Second Chance, Fox’s new sci-fi/crime drama hybrid, opens with the murder of the show’s main character.
He’s Jimmy Pritchard, a sour old man living out his final years in disgrace after a corruption scandal ended his law-enforcement career. But true to the show’s title, he gets a do-over.
Jimmy is re-animated by a couple of modern-day Dr. Frankensteins — and now he finds himself in a chiseled 35-year-old body and possessing near superhuman strength.
The pilot episode, which was filmed in Dallas and airs at 8 p.m. Wednesday, then poses some provocative questions:
What will Pritchard do with a second chance at life, a second chance at youth? Will he try to reconnect with his estranged son, a dedicated FBI agent? Will he try to become a better man and embrace a new sense of purpose?
Or will he carry on as the same good-for-nothing so-and-so he was the first time around?
“It’s an interesting character cocktail,” says actor Rob Kazinsky, who stars as Pritchard Version 2.0. “And this is more than just your typical genre show. There are procedural aspects to it, although the show isn’t as simple as solving a crime every week.
“We’re also dealing with familial strife and a man’s struggle with his own demons. He was a bad father, a bad sheriff, a bad man. He was close to irredeemable. And now that he’s got this second chance, he’s not sure he even wants to be a better person.
“What does a guy like that do with an opportunity like this? What does he do with the rather extraordinary abilities he now has? It will be interesting to find out.”
That said, there was another ingredient to Second Chance that Kazinsky, a 32-year-old from England, found even more intriguing: that would be the show’s depiction of an invasive surveillance culture that, frighteningly, might not be far removed from reality.

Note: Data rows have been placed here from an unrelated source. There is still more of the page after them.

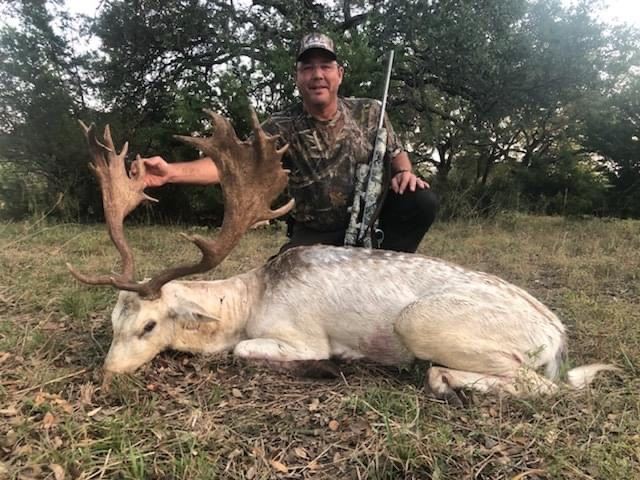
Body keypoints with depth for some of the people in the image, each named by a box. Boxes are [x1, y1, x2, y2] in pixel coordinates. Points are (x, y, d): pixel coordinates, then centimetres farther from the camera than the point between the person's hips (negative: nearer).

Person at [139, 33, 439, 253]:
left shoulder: (369, 113, -4)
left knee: (422, 201, -21)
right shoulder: (281, 128, -14)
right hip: (315, 235, -1)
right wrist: (172, 172, -40)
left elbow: (395, 151, 11)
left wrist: (404, 172, -13)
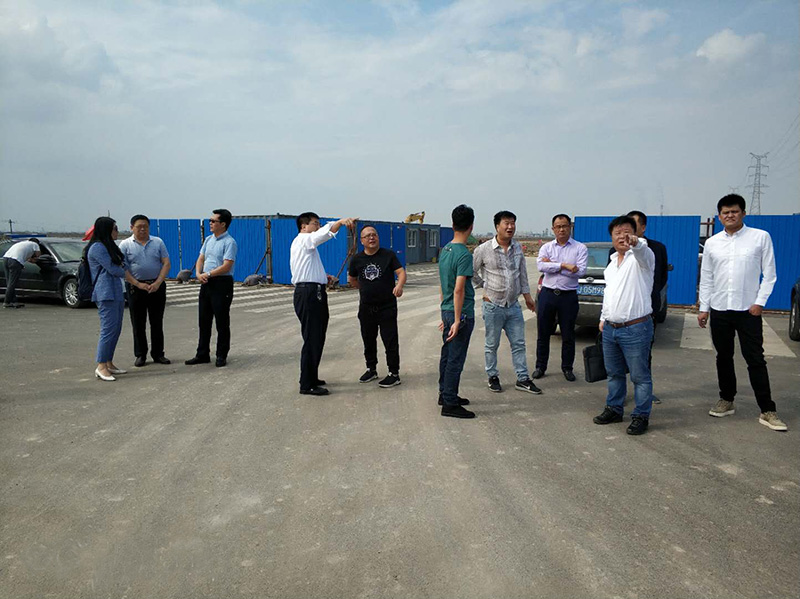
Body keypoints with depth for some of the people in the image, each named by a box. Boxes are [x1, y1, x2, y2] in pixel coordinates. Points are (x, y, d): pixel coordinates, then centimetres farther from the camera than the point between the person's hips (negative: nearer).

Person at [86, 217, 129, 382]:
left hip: (116, 293, 10)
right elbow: (112, 269, -11)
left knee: (116, 329, 10)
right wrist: (126, 273, 6)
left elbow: (121, 265, 21)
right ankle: (101, 367, -8)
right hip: (106, 294, -10)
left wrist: (124, 270, -1)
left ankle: (109, 363, 16)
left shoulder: (109, 246, 21)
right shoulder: (97, 247, -9)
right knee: (109, 329, -12)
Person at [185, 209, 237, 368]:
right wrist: (198, 274, -3)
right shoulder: (208, 240, 14)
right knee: (203, 320, 12)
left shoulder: (229, 242, -11)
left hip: (222, 283, -8)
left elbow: (227, 266, -19)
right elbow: (201, 259, 16)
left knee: (222, 322, 1)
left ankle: (221, 356, 11)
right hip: (206, 283, 8)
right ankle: (202, 354, 22)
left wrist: (207, 274, -16)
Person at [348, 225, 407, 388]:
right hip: (366, 307, 4)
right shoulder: (357, 259, 4)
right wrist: (366, 288, 13)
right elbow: (351, 279, 19)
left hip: (387, 306, -4)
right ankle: (371, 369, 32)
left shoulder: (388, 255, -4)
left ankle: (394, 374, 6)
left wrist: (399, 285, -31)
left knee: (390, 341, -3)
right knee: (368, 340, 15)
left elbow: (401, 272, -12)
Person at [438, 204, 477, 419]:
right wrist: (457, 321, -21)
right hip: (461, 313, -9)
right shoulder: (464, 254, -17)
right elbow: (459, 290, -22)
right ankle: (450, 404, 5)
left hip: (447, 311, 9)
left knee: (447, 355, 17)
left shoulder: (444, 250, 9)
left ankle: (445, 394, 30)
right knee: (456, 359, -2)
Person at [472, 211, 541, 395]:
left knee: (519, 344, 8)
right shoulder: (484, 249, -9)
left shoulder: (517, 248, 6)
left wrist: (527, 295, 14)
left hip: (513, 305, 4)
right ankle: (493, 377, 21)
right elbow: (471, 271, 2)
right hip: (493, 305, -4)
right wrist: (484, 287, 0)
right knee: (492, 345, 7)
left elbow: (522, 273, 14)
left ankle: (522, 379, 16)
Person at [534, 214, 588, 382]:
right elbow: (540, 266, -12)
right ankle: (540, 366, 20)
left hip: (568, 296, -1)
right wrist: (564, 265, -19)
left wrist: (553, 265, -12)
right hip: (547, 294, 2)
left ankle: (567, 368, 22)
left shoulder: (580, 248, 2)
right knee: (543, 333, 8)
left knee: (568, 335, 7)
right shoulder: (546, 247, 7)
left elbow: (580, 271, -13)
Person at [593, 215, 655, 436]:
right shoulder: (612, 262, 16)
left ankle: (641, 416, 13)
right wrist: (603, 317, 23)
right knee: (614, 373, 18)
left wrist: (635, 243, -56)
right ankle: (614, 409, 31)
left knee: (640, 376, 2)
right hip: (610, 328, 7)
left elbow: (644, 252, -34)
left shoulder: (641, 256, -8)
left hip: (635, 329, -7)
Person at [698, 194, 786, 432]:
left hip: (748, 310, -3)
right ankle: (726, 401, 26)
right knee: (724, 358, 12)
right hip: (719, 310, 3)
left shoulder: (761, 237, -2)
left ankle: (767, 411, 4)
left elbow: (769, 274, -2)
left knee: (756, 360, -2)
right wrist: (704, 308, 6)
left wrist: (759, 302, -10)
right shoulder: (712, 243, 6)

Seems the brother-and-sister team of scientists who bring Pritchard back made their fortune as founders of a social networking empire called Lookinglass. Now they can exploit their invention to peek into anyone’s private life.
A TV series premise doesn’t get any timelier than that, Kazinsky says.
“We live in a world of Orwellian fears about an overreaching NSA and Facebook privacy issues,” he notes. “I’m not overly concerned that Big Brother might be watching me, though, because I have nothing to hide.”
Ultimately, Pritchard will decide to use his superherolike abilities to defend the city from evildoers. The scientist duo and their cyber-snooping abilities will prove to be a huge asset to his cause.
Kazinsky is probably best known to American audiences from his one season on True Blood (as Warlow, a faerie/vampire) and from the movie Pacific Rim (as resistance fighter Chuck Hansen).
The entire time I was in Dallas, I didn’t get to see or experience any of the city. I was almost exclusively in Mockingbird Station or going to set, I’m afraid
He spent a month in Dallas last year making the pilot (it was being called Frankenstein Code at that time). Then production of the series moved to Vancouver.
“I’ve got to be honest,” the actor says. “The entire time I was in Dallas, I didn’t get to see or experience any of the city. I was almost exclusively in Mockingbird Station or going to set, I’m afraid.”
Even though he’s only in his 30s, Kazinsky can relate to the wish-fulfillment appeal of getting a second chance at life, especially a second chance in a brand-new body.
“I’ve dealt with health issues of my own over the years,” he says. “I’ve had some fairly severe injuries which have kept me unable to walk for months and months at a time.
“When you get a serious injury, you’re never the same afterward. That’s the worst thing. You can never run as fast after you’ve blown out a knee. As you get older, there’s a slow breaking-down process.
“It’s horrible and, unfortunately, it’s an inevitable part of life.”